Rigid base-pair models:
The elasticity of double-helical DNA on a nm length scale is captured in detail by the rigid base-pair model (rbpm), whose conformation variables are the relative positions and orientations of adjacent base pairs [Coleman03]. Corresponding sequence-dependent elastic potentials have been obtained from (combinations of) all-atom MD simulation and from high-resolution structural data [Olson98,Lankas03,Becker06a]. The description on the nano-scale is the natural complement for experiments such as molecular rulers or footprinting, which do not yield structural information with atomic resolution. They also lend themselves naturally to a standard exercise in mechanical engineering: the inference of external forces and torques on a body from a given static shape and known elastic properties as a means to reveal the complex nano-mechanical patterns of interaction between proteins and DNA [Becker09a].
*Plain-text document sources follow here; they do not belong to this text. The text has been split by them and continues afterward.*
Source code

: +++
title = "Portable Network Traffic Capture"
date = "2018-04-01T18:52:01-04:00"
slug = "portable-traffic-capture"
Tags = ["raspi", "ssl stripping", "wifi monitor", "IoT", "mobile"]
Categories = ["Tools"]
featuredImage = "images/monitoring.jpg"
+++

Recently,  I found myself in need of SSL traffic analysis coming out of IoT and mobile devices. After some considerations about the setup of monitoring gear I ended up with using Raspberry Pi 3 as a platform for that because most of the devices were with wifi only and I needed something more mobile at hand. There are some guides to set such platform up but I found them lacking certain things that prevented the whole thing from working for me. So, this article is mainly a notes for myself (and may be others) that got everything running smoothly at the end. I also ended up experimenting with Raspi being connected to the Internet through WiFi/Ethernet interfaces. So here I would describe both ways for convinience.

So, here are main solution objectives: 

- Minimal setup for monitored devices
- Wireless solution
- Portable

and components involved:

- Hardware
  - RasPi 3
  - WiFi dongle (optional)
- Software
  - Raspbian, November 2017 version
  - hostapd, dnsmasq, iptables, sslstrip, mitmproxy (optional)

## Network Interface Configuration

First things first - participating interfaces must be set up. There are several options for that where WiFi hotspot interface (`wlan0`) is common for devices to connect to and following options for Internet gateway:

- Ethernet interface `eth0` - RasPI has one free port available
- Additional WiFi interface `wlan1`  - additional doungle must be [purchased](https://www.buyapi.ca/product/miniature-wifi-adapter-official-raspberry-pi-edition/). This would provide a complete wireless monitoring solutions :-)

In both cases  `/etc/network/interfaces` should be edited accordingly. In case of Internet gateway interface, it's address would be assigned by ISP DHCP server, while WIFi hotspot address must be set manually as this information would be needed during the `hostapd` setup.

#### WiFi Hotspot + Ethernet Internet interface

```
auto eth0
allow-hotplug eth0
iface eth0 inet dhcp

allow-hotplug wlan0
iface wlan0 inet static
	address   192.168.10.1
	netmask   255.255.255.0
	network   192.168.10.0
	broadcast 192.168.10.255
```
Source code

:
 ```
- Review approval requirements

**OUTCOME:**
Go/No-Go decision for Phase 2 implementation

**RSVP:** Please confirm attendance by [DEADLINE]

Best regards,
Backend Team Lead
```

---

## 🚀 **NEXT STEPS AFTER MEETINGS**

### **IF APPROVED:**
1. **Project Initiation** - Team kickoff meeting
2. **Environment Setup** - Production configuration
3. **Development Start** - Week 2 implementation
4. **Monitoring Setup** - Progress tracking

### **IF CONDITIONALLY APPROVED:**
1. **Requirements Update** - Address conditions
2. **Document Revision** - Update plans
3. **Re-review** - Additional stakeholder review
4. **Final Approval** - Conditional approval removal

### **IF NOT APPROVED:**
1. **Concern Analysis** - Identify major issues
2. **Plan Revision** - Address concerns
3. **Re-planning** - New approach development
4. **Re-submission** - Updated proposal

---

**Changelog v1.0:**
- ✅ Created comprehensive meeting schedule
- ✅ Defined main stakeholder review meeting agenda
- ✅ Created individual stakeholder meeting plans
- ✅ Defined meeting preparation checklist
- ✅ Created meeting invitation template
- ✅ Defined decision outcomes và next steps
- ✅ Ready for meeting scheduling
DNA in the continuum limit:
Beyond the 100nm scale, DNA is successfully described by a wormlike chain model with homogeneous elastic properties [Marko94], which can be determined via a systematic coarse-graining procedure from the rbpm [Becker06b]. On the wormlike chain level a systematic treatment (semiclassical approximation) of the statistical mechanics of chains under tension featuring kinks and loops is now available [Kulic07]. In addition, this method has been applied to Euler buckling [Emanuel07].
A drastic example for strongly deformed DNA is the nucleosome core particle. The structure is know with atomic resolution [Luger97] and a nano-mechanical analyis recovers the 12 known DNA backbone-histone contact sites at points where the DNA minor grove faces the histone complex [Becker09b]. The sequence-dependent affinity of nucleosomes can be estimated using empirical [Segal06] and mechanical models [Morozov09] and explains part of the in vivo nucleosome positions. Nevertheless, the concept of the histone code remains controversial [Zhang06] and important aspects such as the role of electrostatic interactions and histone modifications, or the structure of the so-called „stem“ formed by the linker DNA and histone H1 remain unclear, even though they have a profound impact on the structure of chromatin on larger scales.
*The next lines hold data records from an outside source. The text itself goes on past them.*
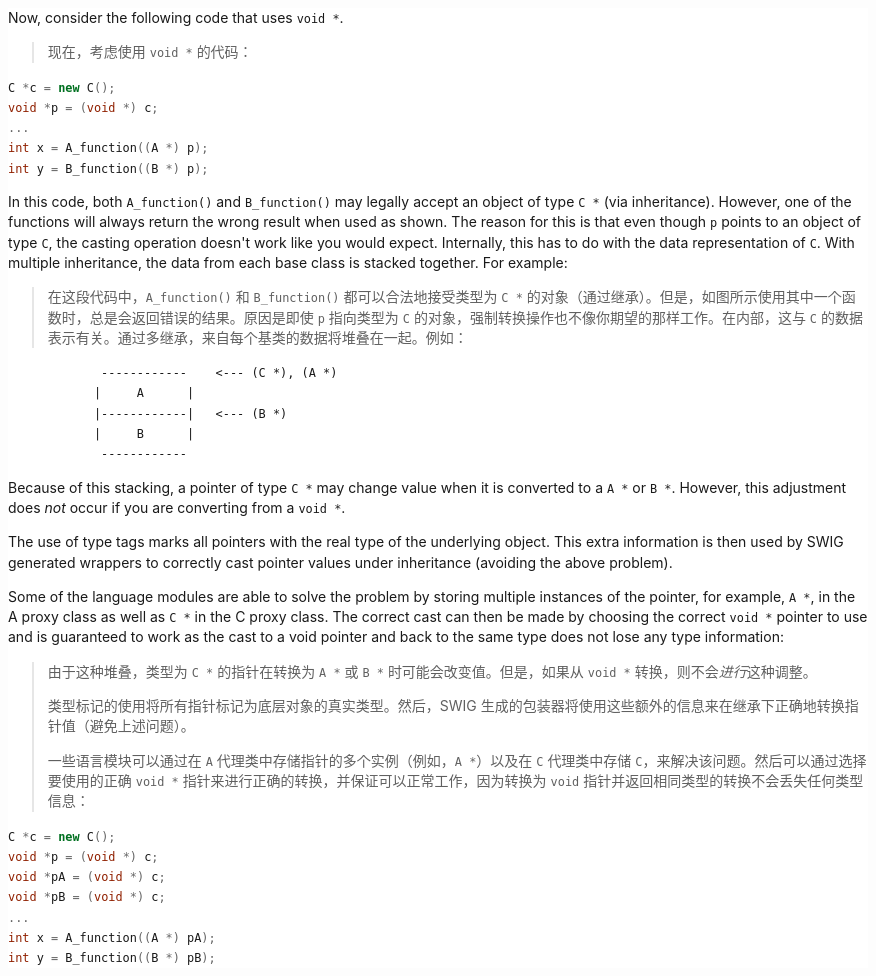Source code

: Now, consider the following code that uses `void *`.

> 现在，考虑使用 `void *` 的代码：

```c++
C *c = new C();
void *p = (void *) c;
...
int x = A_function((A *) p);
int y = B_function((B *) p);
```

In this code, both `A_function()` and `B_function()` may legally accept an object of type `C *` (via inheritance). However, one of the functions will always return the wrong result when used as shown. The reason for this is that even though `p` points to an object of type `C`, the casting operation doesn't work like you would expect. Internally, this has to do with the data representation of `C`. With multiple inheritance, the data from each base class is stacked together. For example:

> 在这段代码中，`A_function()` 和 `B_function()` 都可以合法地接受类型为 `C *` 的对象（通过继承）。但是，如图所示使用其中一个函数时，总是会返回错误的结果。原因是即使 `p` 指向类型为 `C` 的对象，强制转换操作也不像你期望的那样工作。在内部，这与 `C` 的数据表示有关。通过多继承，来自每个基类的数据将堆叠在一起。例如：

```
             ------------    <--- (C *), (A *)
            |     A      |
            |------------|   <--- (B *)
            |     B      |
             ------------
```

Because of this stacking, a pointer of type `C *` may change value when it is converted to a `A *` or `B *`. However, this adjustment does *not* occur if you are converting from a `void *`.

The use of type tags marks all pointers with the real type of the underlying object. This extra information is then used by SWIG generated wrappers to correctly cast pointer values under inheritance (avoiding the above problem).

Some of the language modules are able to solve the problem by storing multiple instances of the pointer, for example, `A *`, in the A proxy class as well as `C *` in the C proxy class. The correct cast can then be made by choosing the correct `void *` pointer to use and is guaranteed to work as the cast to a void pointer and back to the same type does not lose any type information:

> 由于这种堆叠，类型为 `C *` 的指针在转换为 `A *` 或 `B *` 时可能会改变值。但是，如果从 `void *` 转换，则不会*进行*这种调整。
>
> 类型标记的使用将所有指针标记为底层对象的真实类型。然后，SWIG 生成的包装器将使用这些额外的信息来在继承下正确地转换指针值（避免上述问题）。
>
> 一些语言模块可以通过在 `A` 代理类中存储指针的多个实例（例如，`A *`）以及在 `C` 代理类中存储 `C`，来解决该问题。然后可以通过选择要使用的正确 `void *` 指针来进行正确的转换，并保证可以正常工作，因为转换为 `void` 指针并返回相同类型的转换不会丢失任何类型信息：

```c++
C *c = new C();
void *p = (void *) c;
void *pA = (void *) c;
void *pB = (void *) c;
...
int x = A_function((A *) pA);
int y = B_function((B *) pB);
```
The structures beyond the nucleosome are poorly understood. Presumably the next level of folding is that of the 33nm wide chromatin fiber that is at least typically observed in in vitro experiments. However, its structure remains elusive. Several experimental breakthroughs, e.g. the assembly of regularly spaced nucleosome arrays that fold into superdense fibers [Robinson06] might allow now to understand their geometry. For example, only very recently a model has been put forward that can predict the observed diameters, by postulating that the fiber geometry follows from the stacking of the wedge shaped nucleosomes [Depken09].
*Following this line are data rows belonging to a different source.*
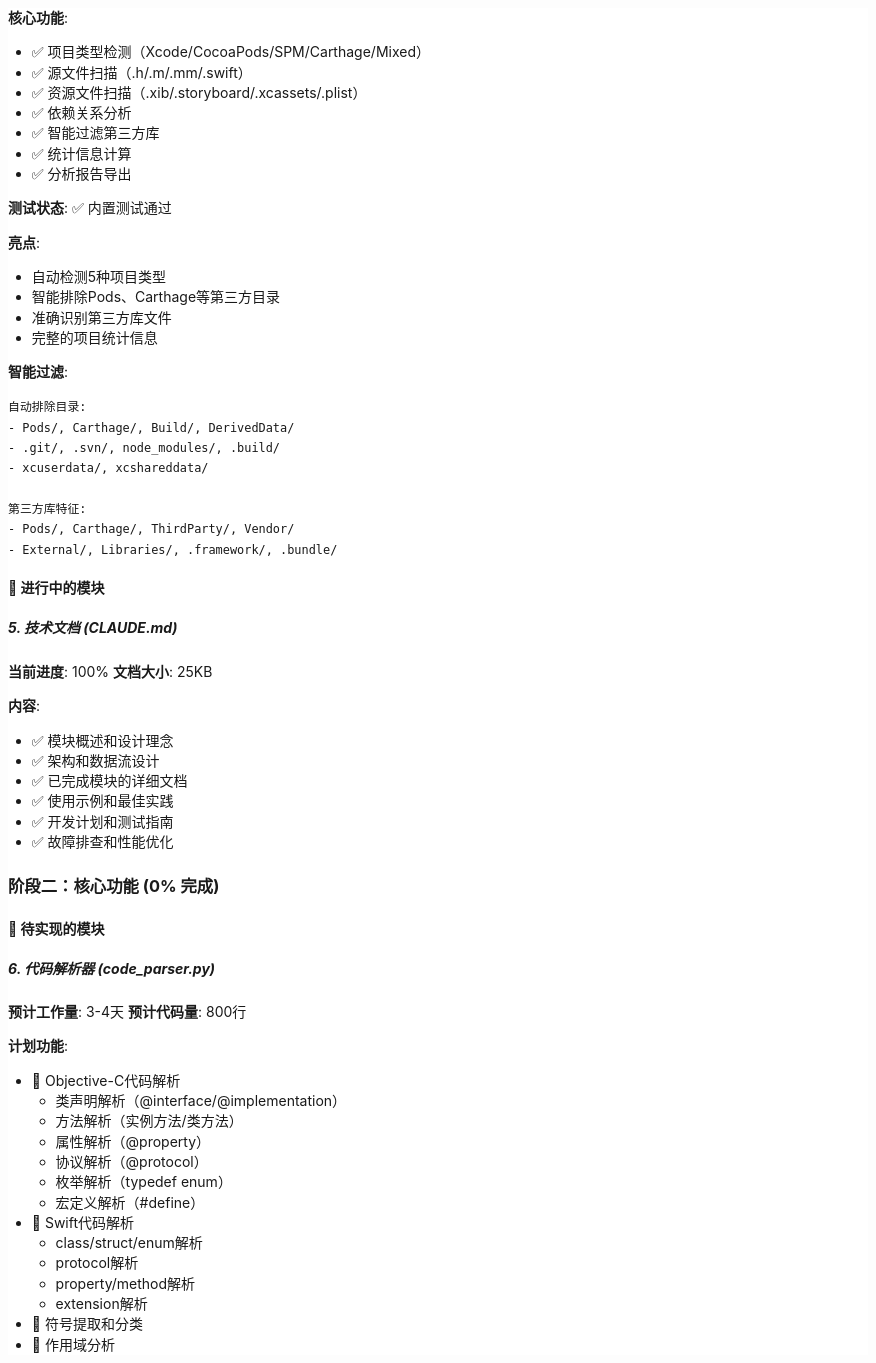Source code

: **核心功能**:
- ✅ 项目类型检测（Xcode/CocoaPods/SPM/Carthage/Mixed）
- ✅ 源文件扫描（.h/.m/.mm/.swift）
- ✅ 资源文件扫描（.xib/.storyboard/.xcassets/.plist）
- ✅ 依赖关系分析
- ✅ 智能过滤第三方库
- ✅ 统计信息计算
- ✅ 分析报告导出

**测试状态**: ✅ 内置测试通过

**亮点**:
- 自动检测5种项目类型
- 智能排除Pods、Carthage等第三方目录
- 准确识别第三方库文件
- 完整的项目统计信息

**智能过滤**:
```
自动排除目录:
- Pods/, Carthage/, Build/, DerivedData/
- .git/, .svn/, node_modules/, .build/
- xcuserdata/, xcshareddata/

第三方库特征:
- Pods/, Carthage/, ThirdParty/, Vendor/
- External/, Libraries/, .framework/, .bundle/
```

#### 🚧 进行中的模块

##### 5. 技术文档 (CLAUDE.md)
**当前进度**: 100%
**文档大小**: 25KB

**内容**:
- ✅ 模块概述和设计理念
- ✅ 架构和数据流设计
- ✅ 已完成模块的详细文档
- ✅ 使用示例和最佳实践
- ✅ 开发计划和测试指南
- ✅ 故障排查和性能优化

### 阶段二：核心功能 (0% 完成)

#### 🔲 待实现的模块

##### 6. 代码解析器 (code_parser.py)
**预计工作量**: 3-4天
**预计代码量**: 800行

**计划功能**:
- 🔲 Objective-C代码解析
  - 类声明解析（@interface/@implementation）
  - 方法解析（实例方法/类方法）
  - 属性解析（@property）
  - 协议解析（@protocol）
  - 枚举解析（typedef enum）
  - 宏定义解析（#define）
- 🔲 Swift代码解析
  - class/struct/enum解析
  - protocol解析
  - property/method解析
  - extension解析
- 🔲 符号提取和分类
- 🔲 作用域分析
Chromosome undergo large conformational changes during the cell cycle involving decondensation after cell division, replication, and condensation/segregation before the following division. The mechanism behind the various structural transitions are still unknown. Physical approaches often coarse-grain the chromatin fiber to generic polymer models [Emanuel09] of cross-linked or entangled [Rosa08] solutions or fibers.